1857 book by Elizabeth Gaskell

The Life of Charlotte Brontë by Elizabeth Gaskell is the influential first biography of Charlotte Brontë. Relying on multiple first hand testimonies and Gaskell's own memories of Brontë, its subjectivity was challenged immediately on publication and while its integrity is contested among scholars, it remains a significant source for all subsequent writing on the Brontë family. Its first edition, published in the spring of 1857, was withdrawn after complaints of slander were made to its publisher Smith, Elder & Co., prompting them to issue censored second and third editions within five months. Despite initial controversy it was praised by contemporary critics, inspired literary tourism to the Yorkshire setting of the book which continues to the present, and anticipated social and cultural discussions about the situation of women in male-dominated cultures half a century before the formal women's movements began in Britain. Now it is considered an important text that expanded the possibilities of the biographical genre and established the lives, as well as the work, of Brontë family as notable cultural subjects.

==Origins and sources==

Gaskell was friends with Brontë for the last five years of Brontë's life, corresponding with her, staying at each others' homes and becoming acquainted with her personal circle and family circumstances in Haworth, West Yorkshire. After Brontë's death in 1855 she was approached by Brontë's father to produce a formal tribute to her, which she developed into her two volume biography The Life of Charlotte Brontë, published two years later. In reconstructing Brontë's life, Gaskell made use of a variety of primary sources, letters from and interviews with people who had known her at different periods, among them her childhood friend Mary Taylor,
now living in Australia. Her most important source, from which she printed many extracts, were the letters Brontë had written to her closest friend, Ellen Nussey.
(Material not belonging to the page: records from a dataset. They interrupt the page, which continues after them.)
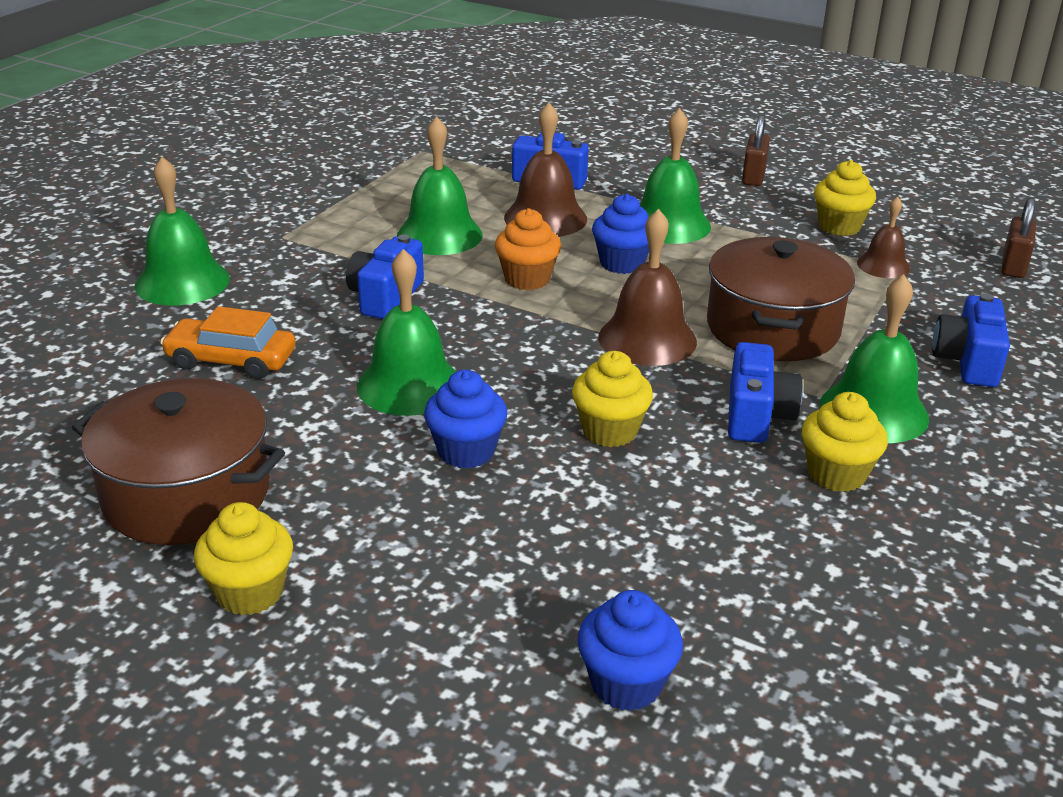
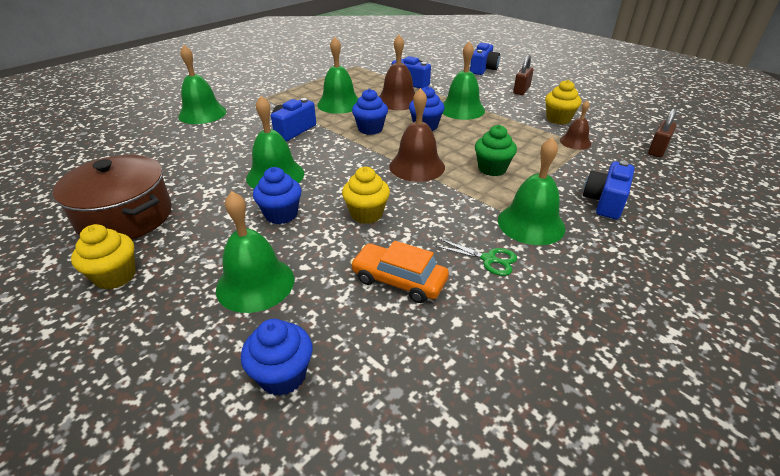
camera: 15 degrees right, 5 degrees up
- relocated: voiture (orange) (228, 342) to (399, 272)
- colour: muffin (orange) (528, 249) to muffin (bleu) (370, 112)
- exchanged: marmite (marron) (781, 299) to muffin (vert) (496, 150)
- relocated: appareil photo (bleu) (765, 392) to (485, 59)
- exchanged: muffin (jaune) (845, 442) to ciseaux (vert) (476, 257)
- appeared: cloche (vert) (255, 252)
She also visited the places Brontë and her family had lived and vividly described them.

==Controversy==

Shortly after the book was published, complaints of slander were raised by individuals named or identified by Gaskell in the text, among them Brontë's own father and her husband, the headmaster and teachers of the school Brontë depicted in hellish terms in her first published novel Jane Eyre, a lover of Brontë's brother, and several of Brontë's most critical reviewers. These complaints and their resolutions were reported by the press at the time as a national scandal, with some complainants publishing their own rebuttals, such as that by the Rev. William Carus Wilson with the title "A refutation of the statements in 'The life of Charlotte Bronte,' regarding the Casterton Clergy Daughters' School, when at Cowan Bridge".

==Contemporary views==

In her 1995 history of the Brontë family, The Brontës, Juliet Barker proposes that Gaskell's sources were flawed and she was guided by a desire to sensationalise Brontë's life for commercial gain. Subsequent investigations, such as Graham Watson's 2024 biography The Invention of Charlotte Brontë, posit that while being selective to protect Brontë's privacy, evidence demonstrates Gaskell was a comprehensive and balanced researcher, seeking to deliver a social vindication to Brontë, but that she ultimately compromised her book's integrity to defuse its legal challenges.

In 2017, The Guardian named The Life of Charlotte Brontë one of the 100 best nonfiction books of all time.